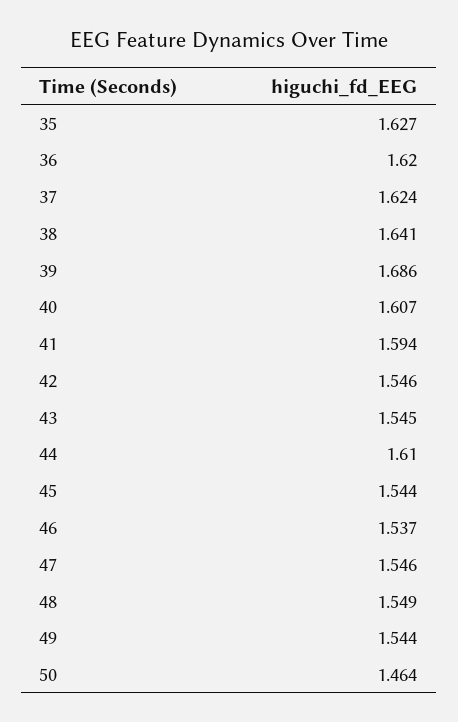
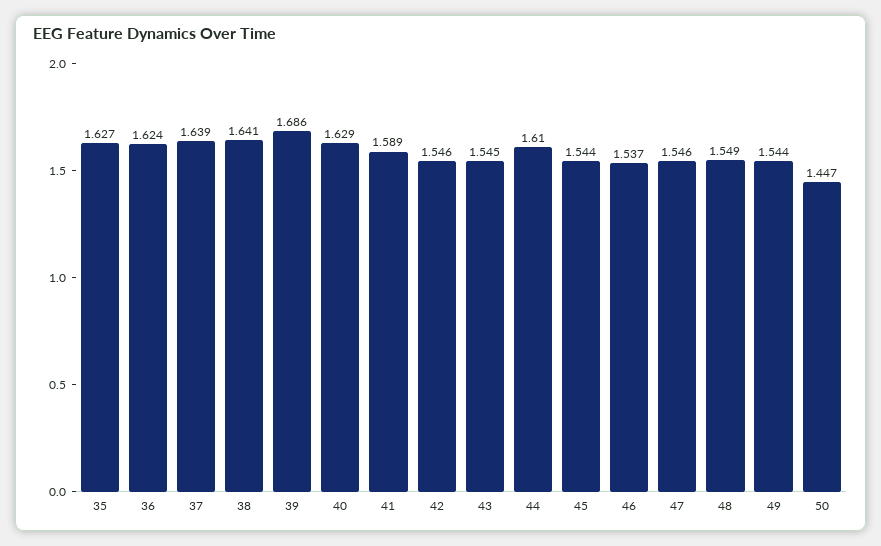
36: 1.62 -> 1.624
37: 1.624 -> 1.639
40: 1.607 -> 1.629
41: 1.594 -> 1.589
50: 1.464 -> 1.447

# # # #

Your goal
The records above should be reproduced exactly, with no pictures included.

Result of this exercise
36: 1.62 -> 1.624
37: 1.624 -> 1.639
40: 1.607 -> 1.629
41: 1.594 -> 1.589
50: 1.464 -> 1.447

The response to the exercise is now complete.